Foreign Investment Boosts U.S. Economy

By at 24 July, 2020, 9:31 am


by Raymond J. Keating-

When economists talk about free trade and its benefits, we’re not only talking about lowering or removing barriers to selling and buying goods and services, but also reducing governmental barriers to investment.

Economic growth and development are enhanced by allowing for the efficient distribution of financial capital, based on market competition and cooperation; price, profit and loss signals; and governed ultimately by consumers. That goes for investment within nations and across borders. The benefits, including rising incomes and diminished poverty, are enjoyed far and wide.

Part of the story of foreign investment in the United States is captured by a report from the U.S. Bureau of Economic Analysis. On July 23, the BEA’s “Direct Investment by Country and Industry, 2019” report was released, and it was noted that “U.S. direct investment abroad position, or cumulative level of investment, increased $158.6 billion to $5.96 trillion at the end of 2019 from $5.80 trillion at the end of 2018.”

Meanwhile, it also was noted, “The foreign direct investment in the United States position increased $331.2 billion to $4.46 trillion at the end of 2019 from $4.13 trillion at the end of 2018.”

What is “Direct Investment” and Why it is Good

In terms of the definition of “direct investment,” the BEA explains: “Direct investment is an investment by an entity resident in one economy that represents a lasting interest, defined as 10 percent or more voting ownership, in an enterprise resident in another economy.”

So, while this is not a comprehensive measure of foreign direct investment, it is significant and worth noting.

The growth in such an investment overall was good news for the U.S. economy in 2019 and will be going forward. U.S. direct investment abroad is undertaken to enhance the performance and returns of, for example, U.S. firms, which in turn boosts, for example, U.S. workers at such businesses.

The benefits of foreign direct investment in the U.S. should be even clearer to most, with increased investment in the U.S. more directly helping to drive innovation, productivity, and economic growth forward.

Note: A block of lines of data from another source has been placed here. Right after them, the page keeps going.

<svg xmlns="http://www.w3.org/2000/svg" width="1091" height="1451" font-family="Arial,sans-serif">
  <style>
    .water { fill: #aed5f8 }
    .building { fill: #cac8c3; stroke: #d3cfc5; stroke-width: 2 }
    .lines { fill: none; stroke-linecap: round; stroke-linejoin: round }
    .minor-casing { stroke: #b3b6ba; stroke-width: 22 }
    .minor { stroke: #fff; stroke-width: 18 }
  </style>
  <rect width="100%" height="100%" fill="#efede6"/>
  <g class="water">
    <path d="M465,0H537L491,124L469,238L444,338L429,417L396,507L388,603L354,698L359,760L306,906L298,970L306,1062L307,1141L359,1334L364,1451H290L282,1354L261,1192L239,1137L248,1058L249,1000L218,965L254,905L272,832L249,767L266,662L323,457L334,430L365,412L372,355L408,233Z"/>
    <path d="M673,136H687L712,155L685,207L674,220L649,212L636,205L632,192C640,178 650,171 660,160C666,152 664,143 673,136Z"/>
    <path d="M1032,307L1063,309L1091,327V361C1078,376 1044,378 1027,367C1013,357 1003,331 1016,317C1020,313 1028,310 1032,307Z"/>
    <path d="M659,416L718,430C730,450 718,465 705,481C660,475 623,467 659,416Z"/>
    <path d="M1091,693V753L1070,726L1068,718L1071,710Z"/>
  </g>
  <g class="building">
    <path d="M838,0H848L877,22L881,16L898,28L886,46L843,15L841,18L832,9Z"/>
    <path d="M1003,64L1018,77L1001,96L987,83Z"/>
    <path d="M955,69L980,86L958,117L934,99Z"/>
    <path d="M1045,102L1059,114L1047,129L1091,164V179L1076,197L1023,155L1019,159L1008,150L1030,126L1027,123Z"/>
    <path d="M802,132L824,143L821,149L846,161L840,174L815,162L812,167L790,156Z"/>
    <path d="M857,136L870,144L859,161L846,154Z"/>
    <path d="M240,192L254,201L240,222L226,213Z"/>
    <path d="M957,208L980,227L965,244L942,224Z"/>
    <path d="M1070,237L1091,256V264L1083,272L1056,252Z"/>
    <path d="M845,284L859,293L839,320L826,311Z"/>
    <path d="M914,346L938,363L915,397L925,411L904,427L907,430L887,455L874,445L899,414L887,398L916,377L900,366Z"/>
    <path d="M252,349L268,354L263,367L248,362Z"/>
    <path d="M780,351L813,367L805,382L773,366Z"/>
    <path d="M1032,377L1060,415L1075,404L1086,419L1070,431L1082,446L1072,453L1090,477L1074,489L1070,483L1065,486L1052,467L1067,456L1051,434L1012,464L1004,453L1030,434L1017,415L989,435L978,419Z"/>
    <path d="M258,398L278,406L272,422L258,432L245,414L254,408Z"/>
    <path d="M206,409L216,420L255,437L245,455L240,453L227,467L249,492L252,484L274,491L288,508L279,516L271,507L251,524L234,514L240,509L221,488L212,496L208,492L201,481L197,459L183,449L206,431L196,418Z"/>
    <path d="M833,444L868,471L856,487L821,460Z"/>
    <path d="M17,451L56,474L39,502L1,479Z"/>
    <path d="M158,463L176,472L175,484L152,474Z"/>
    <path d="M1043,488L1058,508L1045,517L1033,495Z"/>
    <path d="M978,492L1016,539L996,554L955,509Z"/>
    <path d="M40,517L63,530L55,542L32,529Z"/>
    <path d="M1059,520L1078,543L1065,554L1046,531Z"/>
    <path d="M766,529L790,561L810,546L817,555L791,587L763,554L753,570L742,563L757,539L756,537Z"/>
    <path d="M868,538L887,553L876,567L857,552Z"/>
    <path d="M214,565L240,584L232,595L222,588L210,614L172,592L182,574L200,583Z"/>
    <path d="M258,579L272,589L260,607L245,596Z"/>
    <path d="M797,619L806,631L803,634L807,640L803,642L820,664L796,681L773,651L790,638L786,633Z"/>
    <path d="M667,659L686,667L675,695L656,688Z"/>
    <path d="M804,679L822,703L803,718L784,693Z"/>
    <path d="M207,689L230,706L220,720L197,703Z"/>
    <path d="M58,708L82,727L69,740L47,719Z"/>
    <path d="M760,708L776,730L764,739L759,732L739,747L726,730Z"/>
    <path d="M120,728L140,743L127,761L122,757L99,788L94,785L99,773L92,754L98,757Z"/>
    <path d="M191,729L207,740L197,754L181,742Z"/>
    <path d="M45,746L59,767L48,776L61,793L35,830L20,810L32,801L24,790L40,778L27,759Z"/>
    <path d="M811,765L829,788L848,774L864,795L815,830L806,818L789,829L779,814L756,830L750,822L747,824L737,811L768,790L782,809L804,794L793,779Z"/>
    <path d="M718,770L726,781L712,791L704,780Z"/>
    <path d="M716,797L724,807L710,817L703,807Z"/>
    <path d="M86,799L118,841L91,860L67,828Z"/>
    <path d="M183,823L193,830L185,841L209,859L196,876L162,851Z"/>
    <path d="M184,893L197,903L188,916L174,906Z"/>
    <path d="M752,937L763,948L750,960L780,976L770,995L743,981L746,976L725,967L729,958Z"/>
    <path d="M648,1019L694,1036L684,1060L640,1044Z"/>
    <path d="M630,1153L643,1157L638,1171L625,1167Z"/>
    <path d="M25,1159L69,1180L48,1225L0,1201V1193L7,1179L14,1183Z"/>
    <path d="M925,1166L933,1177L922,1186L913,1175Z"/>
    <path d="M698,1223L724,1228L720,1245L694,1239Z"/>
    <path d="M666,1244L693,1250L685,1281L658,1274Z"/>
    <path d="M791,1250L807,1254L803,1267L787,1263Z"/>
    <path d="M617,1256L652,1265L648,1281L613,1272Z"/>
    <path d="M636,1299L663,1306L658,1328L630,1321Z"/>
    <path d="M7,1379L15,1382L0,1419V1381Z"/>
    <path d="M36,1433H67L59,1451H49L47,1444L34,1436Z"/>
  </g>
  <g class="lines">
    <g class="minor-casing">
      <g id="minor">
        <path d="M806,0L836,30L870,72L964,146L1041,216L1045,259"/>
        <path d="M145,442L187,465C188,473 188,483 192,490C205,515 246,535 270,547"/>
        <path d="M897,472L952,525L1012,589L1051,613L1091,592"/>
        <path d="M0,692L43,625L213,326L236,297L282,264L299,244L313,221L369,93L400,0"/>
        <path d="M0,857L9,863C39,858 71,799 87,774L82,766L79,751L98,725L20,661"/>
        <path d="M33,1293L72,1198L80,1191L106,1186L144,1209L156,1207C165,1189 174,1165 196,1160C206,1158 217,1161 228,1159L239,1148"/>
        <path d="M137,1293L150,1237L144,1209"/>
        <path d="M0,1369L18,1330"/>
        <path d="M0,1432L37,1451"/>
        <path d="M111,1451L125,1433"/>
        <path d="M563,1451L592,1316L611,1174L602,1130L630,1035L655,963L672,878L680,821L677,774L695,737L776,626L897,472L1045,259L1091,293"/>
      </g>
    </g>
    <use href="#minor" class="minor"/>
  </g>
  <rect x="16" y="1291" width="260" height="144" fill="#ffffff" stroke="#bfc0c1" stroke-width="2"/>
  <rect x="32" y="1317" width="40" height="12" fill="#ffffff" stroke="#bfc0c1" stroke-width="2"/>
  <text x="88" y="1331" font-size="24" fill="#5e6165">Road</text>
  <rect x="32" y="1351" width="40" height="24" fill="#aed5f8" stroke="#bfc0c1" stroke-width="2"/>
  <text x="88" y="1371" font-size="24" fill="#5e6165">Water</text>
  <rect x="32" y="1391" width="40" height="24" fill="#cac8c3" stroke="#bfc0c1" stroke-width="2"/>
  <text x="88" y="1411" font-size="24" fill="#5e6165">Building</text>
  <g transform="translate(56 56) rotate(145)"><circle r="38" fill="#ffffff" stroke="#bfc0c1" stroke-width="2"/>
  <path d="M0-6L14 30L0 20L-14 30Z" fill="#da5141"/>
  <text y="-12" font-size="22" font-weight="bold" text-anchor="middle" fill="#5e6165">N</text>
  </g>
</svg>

As the BLS report noted, for example, “Foreign direct investment in the United States was concentrated in the U.S. manufacturing sector, which accounted for 40.1 percent of the position.”

So, it is a significant positive that foreign businesses and investors see value in investing in the U.S. to the overall tune of nearly $4.5 trillion, according to this report, including growth of $331.2 billion last year.

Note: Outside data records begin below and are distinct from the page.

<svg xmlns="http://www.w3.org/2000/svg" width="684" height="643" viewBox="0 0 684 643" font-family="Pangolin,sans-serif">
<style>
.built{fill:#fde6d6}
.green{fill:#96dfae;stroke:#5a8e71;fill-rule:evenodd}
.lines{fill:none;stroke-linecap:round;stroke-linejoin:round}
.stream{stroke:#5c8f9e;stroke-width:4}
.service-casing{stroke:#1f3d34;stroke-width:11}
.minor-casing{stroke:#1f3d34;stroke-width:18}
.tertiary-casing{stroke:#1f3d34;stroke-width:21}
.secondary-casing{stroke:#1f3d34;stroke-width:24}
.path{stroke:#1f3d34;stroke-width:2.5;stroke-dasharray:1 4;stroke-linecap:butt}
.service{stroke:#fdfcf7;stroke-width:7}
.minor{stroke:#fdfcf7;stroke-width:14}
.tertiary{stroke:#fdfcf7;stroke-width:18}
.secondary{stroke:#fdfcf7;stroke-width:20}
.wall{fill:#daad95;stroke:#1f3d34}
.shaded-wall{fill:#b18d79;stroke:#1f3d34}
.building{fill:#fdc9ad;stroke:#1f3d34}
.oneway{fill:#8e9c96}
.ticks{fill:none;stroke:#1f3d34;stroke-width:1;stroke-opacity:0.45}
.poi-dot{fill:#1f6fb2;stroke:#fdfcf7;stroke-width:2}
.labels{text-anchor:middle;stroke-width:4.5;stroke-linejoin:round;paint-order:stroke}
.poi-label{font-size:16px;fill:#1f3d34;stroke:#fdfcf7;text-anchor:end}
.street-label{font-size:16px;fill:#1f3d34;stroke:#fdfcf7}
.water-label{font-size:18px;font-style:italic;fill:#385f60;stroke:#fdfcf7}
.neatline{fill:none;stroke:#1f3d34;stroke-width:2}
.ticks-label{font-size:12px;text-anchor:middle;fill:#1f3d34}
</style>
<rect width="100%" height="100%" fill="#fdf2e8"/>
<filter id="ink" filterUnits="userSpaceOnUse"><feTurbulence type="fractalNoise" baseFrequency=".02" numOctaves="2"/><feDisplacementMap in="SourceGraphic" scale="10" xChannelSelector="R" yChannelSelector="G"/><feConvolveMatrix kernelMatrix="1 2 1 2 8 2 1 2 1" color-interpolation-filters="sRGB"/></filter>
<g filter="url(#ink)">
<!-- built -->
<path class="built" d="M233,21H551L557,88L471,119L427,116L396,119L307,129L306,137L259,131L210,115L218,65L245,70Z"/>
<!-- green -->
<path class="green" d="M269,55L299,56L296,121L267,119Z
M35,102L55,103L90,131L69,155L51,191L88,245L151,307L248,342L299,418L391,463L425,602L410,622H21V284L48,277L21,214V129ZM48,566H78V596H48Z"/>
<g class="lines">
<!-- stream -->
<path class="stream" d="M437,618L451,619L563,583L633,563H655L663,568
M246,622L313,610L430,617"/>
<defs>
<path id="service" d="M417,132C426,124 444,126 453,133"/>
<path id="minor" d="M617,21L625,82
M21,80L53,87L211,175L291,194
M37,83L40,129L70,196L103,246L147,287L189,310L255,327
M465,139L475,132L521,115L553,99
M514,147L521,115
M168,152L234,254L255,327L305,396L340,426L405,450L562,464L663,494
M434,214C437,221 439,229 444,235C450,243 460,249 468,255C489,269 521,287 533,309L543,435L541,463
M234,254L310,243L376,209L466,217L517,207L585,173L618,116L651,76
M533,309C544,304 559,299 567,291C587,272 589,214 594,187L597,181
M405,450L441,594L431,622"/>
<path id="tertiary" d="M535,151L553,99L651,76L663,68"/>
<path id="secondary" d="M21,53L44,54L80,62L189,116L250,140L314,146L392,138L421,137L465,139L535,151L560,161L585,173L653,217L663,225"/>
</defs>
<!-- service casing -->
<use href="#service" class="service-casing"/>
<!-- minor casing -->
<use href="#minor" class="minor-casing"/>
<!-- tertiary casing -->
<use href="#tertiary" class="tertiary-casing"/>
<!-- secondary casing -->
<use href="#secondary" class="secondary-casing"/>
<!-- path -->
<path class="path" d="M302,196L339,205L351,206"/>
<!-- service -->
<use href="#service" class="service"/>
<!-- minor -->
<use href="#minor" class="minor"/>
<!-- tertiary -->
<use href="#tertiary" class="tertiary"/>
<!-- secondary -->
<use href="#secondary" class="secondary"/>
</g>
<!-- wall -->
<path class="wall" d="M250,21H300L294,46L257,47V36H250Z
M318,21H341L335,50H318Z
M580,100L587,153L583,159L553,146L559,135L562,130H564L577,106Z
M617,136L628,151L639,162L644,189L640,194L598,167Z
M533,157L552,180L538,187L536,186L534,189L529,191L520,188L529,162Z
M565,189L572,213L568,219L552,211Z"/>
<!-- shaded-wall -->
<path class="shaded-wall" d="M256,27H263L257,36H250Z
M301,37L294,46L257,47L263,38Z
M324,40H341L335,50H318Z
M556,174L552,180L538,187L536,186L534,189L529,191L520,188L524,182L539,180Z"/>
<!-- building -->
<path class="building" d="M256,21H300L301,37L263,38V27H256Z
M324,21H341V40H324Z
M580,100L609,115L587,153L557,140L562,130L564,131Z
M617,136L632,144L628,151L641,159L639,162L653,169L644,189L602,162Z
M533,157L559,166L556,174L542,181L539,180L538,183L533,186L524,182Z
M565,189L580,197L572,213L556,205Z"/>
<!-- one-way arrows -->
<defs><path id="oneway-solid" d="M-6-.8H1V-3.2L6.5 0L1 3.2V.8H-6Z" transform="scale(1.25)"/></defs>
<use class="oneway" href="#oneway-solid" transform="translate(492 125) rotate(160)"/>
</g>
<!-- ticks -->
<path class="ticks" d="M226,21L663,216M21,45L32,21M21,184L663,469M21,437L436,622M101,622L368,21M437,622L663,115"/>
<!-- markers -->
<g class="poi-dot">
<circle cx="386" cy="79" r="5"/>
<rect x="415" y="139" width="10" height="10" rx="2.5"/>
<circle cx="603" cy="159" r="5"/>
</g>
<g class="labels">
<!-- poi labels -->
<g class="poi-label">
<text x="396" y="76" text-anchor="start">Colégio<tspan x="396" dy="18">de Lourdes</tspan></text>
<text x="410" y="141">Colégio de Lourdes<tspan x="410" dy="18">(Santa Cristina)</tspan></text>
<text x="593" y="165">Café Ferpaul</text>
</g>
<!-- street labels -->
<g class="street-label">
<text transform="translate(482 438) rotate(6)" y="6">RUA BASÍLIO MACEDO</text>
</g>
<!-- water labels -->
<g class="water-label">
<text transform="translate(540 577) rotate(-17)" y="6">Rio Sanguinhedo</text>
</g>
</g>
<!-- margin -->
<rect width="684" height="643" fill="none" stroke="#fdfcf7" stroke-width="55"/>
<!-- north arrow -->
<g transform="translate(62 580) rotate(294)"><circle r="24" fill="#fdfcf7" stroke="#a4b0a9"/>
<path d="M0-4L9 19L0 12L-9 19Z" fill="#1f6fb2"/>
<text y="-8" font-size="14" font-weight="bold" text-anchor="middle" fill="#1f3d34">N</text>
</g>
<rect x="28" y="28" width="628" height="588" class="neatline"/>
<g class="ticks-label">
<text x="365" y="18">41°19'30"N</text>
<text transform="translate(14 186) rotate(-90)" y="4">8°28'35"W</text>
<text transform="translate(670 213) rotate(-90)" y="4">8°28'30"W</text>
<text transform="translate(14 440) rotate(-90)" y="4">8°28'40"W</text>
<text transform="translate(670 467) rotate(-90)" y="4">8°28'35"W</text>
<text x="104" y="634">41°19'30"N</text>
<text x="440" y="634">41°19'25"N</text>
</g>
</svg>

Such valuable investment needs to be kept in mind when policymakers decide to play around of with protectionist trade policies that include governmental pressure for U.S. companies to disinvest in other nations. Retaliation from trading partners not only could include erecting barriers to U.S. goods and services, but also could features decisions that make it far more difficult for investors and businesses to invest in the U.S., or to maintain such investments.

What might that mean? Bryan Riley of the National Taxpayers Union Foundation recently summed it up this way:

“Plans to ‘bring the factories home’ come with great risks. One that is rarely mentioned is the likelihood that other countries may decide to copy this policy and ‘take the factories home.’ For the 2.6 million American manufacturing workers employed by foreign-owned companies that have built U.S. factories, this would be a devastating result.”

Free trade, regarding the buying and selling of goods and services and the free movement of investment, remains a clear and critical net positive for U.S. entrepreneurs, businesses, workers and consumers.

Raymond J. Keating is chief economist for the Small Business & Entrepreneurship Council.